* Instruction
From the following material, say how many lines have "moved" in them; write only the number.

* Data for the task
——————

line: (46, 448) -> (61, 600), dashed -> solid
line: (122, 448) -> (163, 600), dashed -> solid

——————

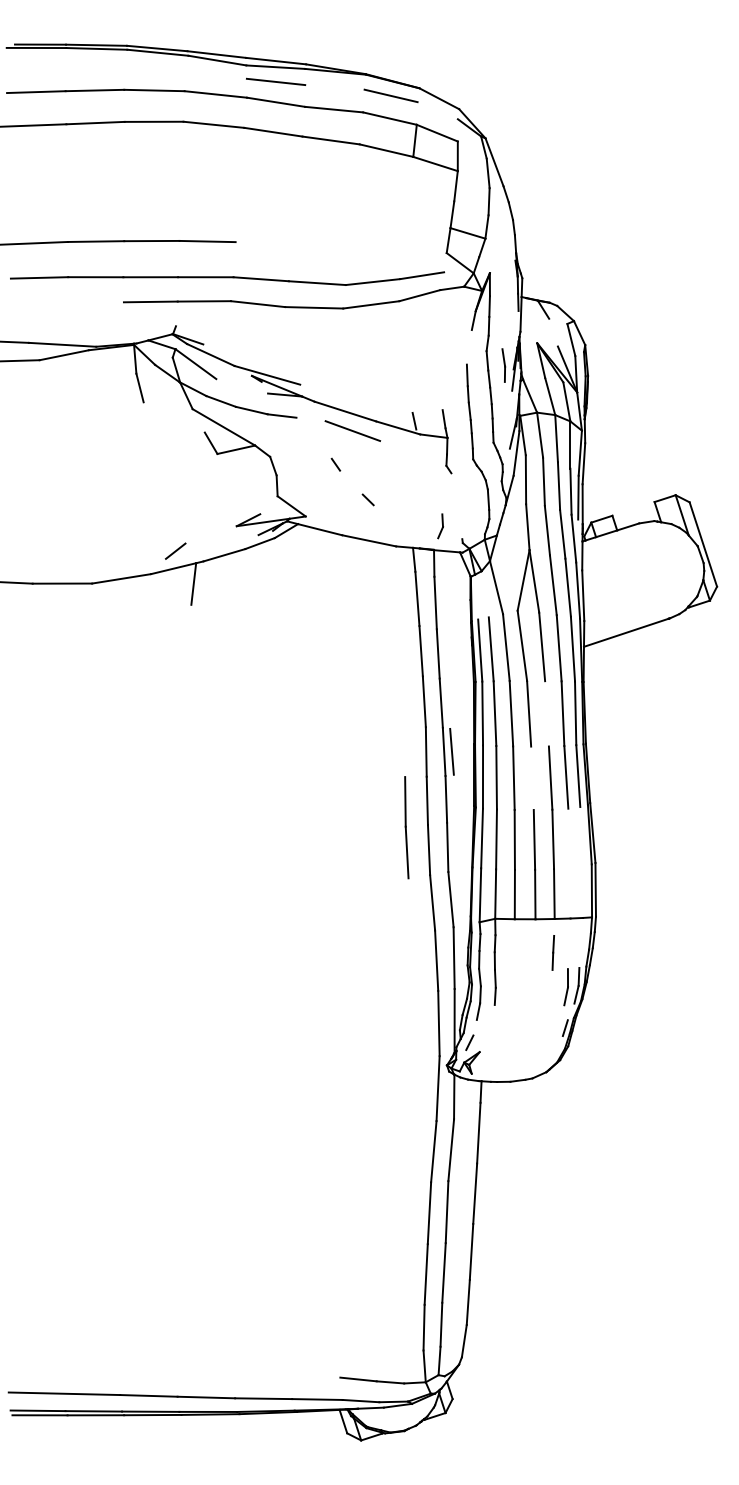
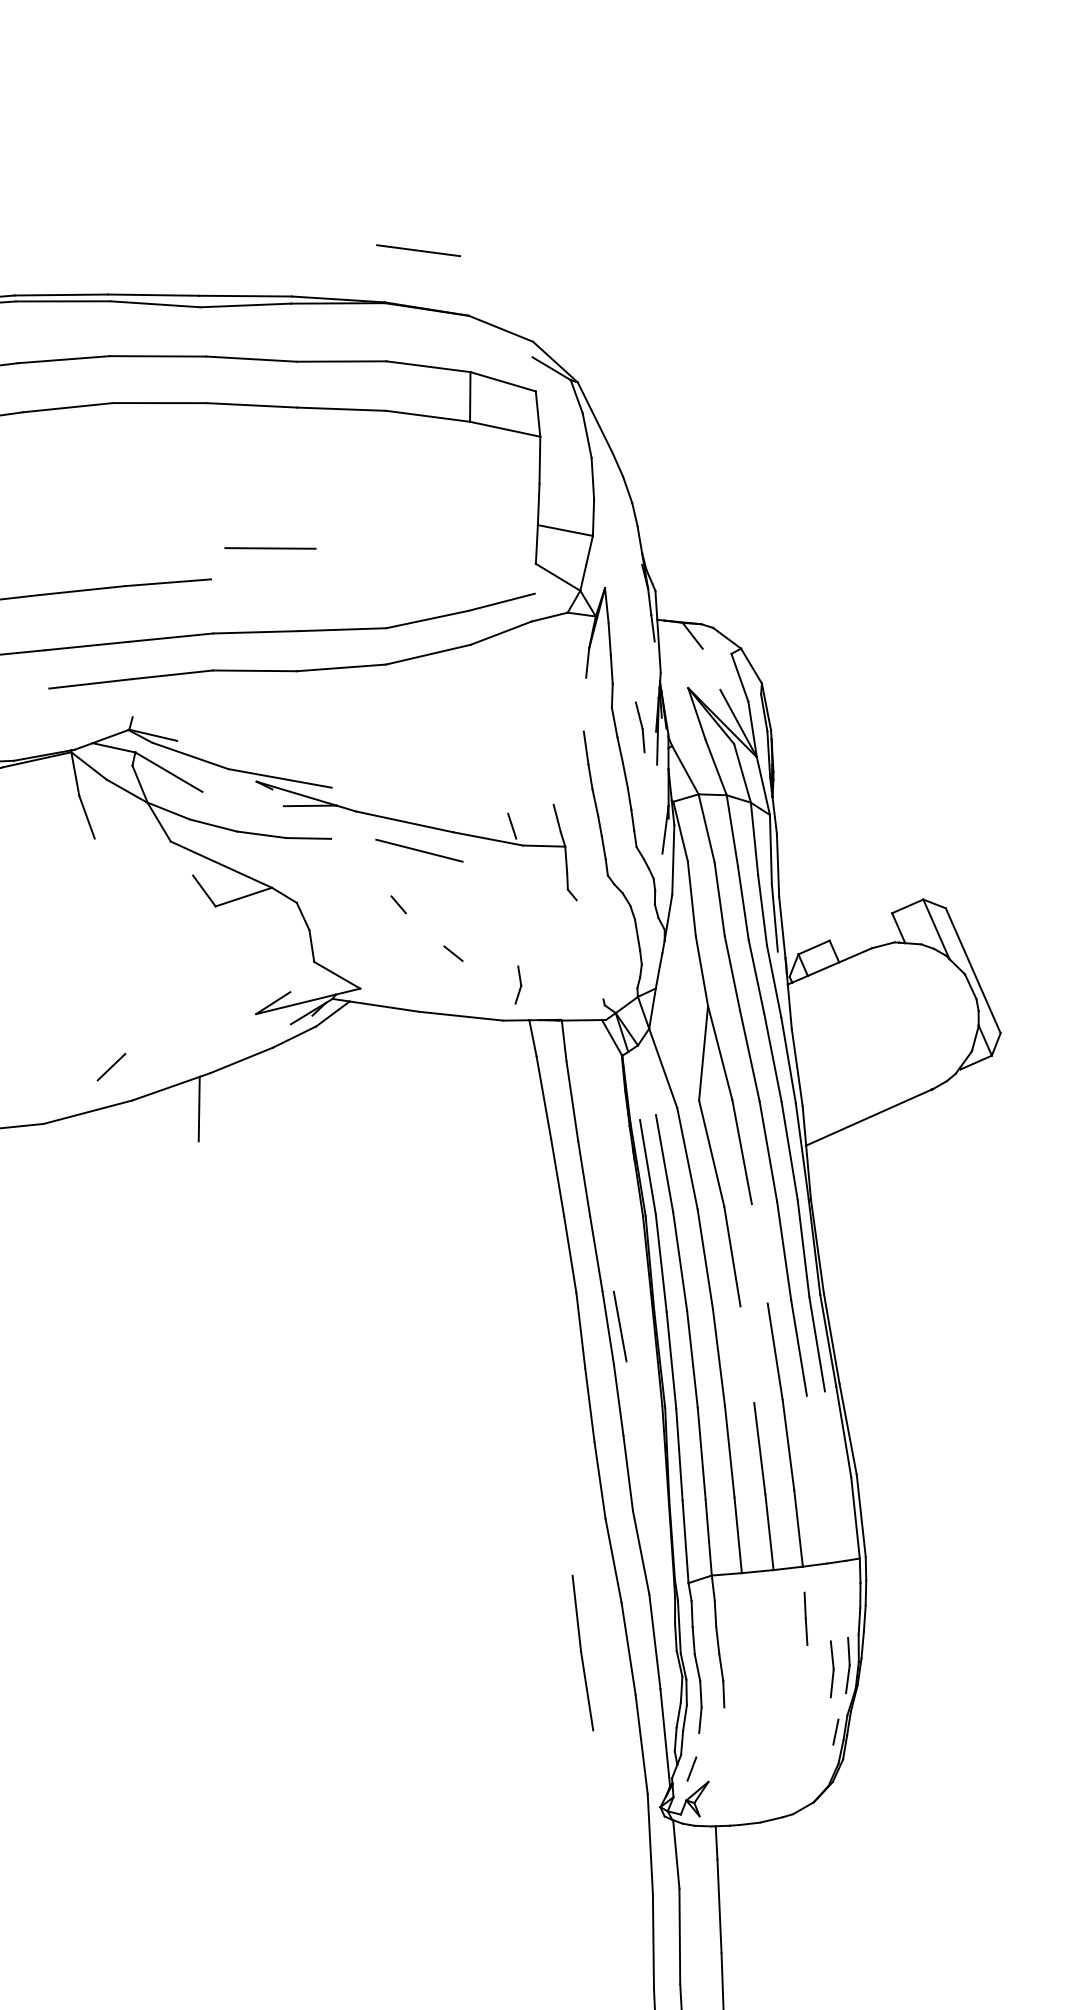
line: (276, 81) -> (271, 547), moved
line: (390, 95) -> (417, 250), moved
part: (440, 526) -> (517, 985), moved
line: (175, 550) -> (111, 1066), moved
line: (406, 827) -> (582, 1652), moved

——————

* Solution for this task
5